The 41-year-old Tyndall admits there are high expectations. That's not necessarily a bad thing.
"When you take over a program that's coming off a 25-win season and played in the NCAA tournament, of course there's pressure to grow that and build on that," Tyndall said. "But on the flip side, it's nice that we have a good program in place that we can build on."
Tyndall comes to the Golden Eagles after six seasons at Morehead State, where he finished with a 114-85 record, including a 70-40 mark in the Ohio Valley Conference. He led Morehead State to two NCAA tournament appearances, including a first-round upset over Louisville in 2011.
The success was no small feat considering Morehead State -- Tyndall's alma mater -- won just four games the season before he took the job.
Now he takes over at Southern Miss for Larry Eustachy, who left to coach Colorado State earlier this month after leading the Golden Eagles to their first NCAA tournament appearance since 1991. The pieces are in place for Southern Miss to be good again next season with leading scorer Neil Watson and leading rebounder Jonathan Mills returning to form a talented, experienced nucleus.

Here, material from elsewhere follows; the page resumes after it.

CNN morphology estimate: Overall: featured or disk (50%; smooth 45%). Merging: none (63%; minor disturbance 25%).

Tyndall said his program-building philosophy won't change despite Southern Miss' recent success, though he did acknowledge seeing so much talent in the room during the first team meeting on Sunday night was a welcome change.

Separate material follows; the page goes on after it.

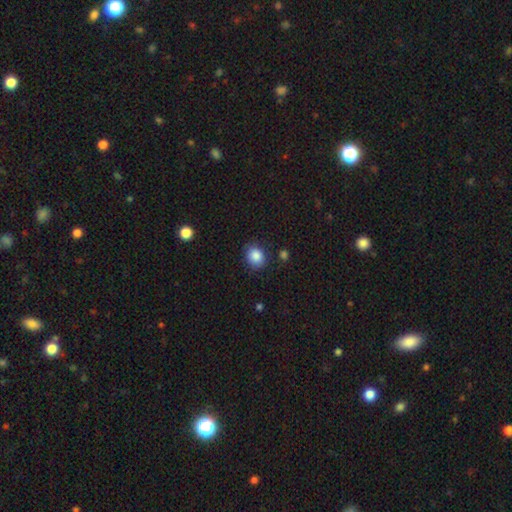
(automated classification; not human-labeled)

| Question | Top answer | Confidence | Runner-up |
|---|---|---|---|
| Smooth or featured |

"The biggest difference is during my first meeting at Morehead six years ago, I didn't care if they all left," Tyndall said with a grin. "Last night, I didn't want any of them to leave."
Southern Miss interim athletic director Jeff Hammond said Tyndall was selected by a committee that interviewed eight candidates. He said Tyndall's high graduation rates during his time at Morehead State, coupled with his ability to win basketball games, made him a perfect fit for the job.

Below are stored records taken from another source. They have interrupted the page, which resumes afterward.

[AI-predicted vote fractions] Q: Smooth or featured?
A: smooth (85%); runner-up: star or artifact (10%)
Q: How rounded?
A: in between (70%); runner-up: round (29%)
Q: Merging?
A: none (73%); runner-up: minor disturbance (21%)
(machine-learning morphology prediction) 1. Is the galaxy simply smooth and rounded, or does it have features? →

"I don't want to gush too much, but I think we did the right thing for this university," Hammond said.
Hammond didn't give many details of Tyndall's contract except to confirm that it was a four-year deal.
Most of the returning players came for the news conference. Watson and Mills both said they were pleased with the hire.
"We got a guy of high caliber who has been to the NCAA tournament and who has won in the NCAA tournament," Watson said. "That's something we haven't done yet. So with his knowledge coming in we feel we can be a lot better."
Tyndall said one of the things that drew him to the Southern Miss job was his experience recruiting in the deep south. Before his tenure at Morehead State, he was an assistant at LSU, Idaho and Middle Tennessee.
"It had to be a special fit to leave my alma mater," Tyndall said. "Southern Miss is a place that fits my recruiting area, they play in a great league and I think the people of Southern Miss are starved for even more, and that excites me."
Tyndall's success at Morehead State was largely due to one incredible recruiting find -- Kenneth Faried.
Faried was a lightly recruited player who turned into a two-time OVC player of the year. He was the unquestioned star on the Morehead State team that beat Louisville in the NCAA tournament and now plays for the Denver Nuggets after being taken in the first round of the 2011 NBA draft.
Tyndall said Southern Miss has a higher recruiting profile and should be able to attract more blue-chip prospects. But he said he'll still be searching for the next Faried every time he hits the recruiting trail.
"It's just working hard," Tyndall said. "The more phone calls you make, the more rocks you turn over, the more chance you'll get lucky. That was the situation with Kenneth. You keep working and digging."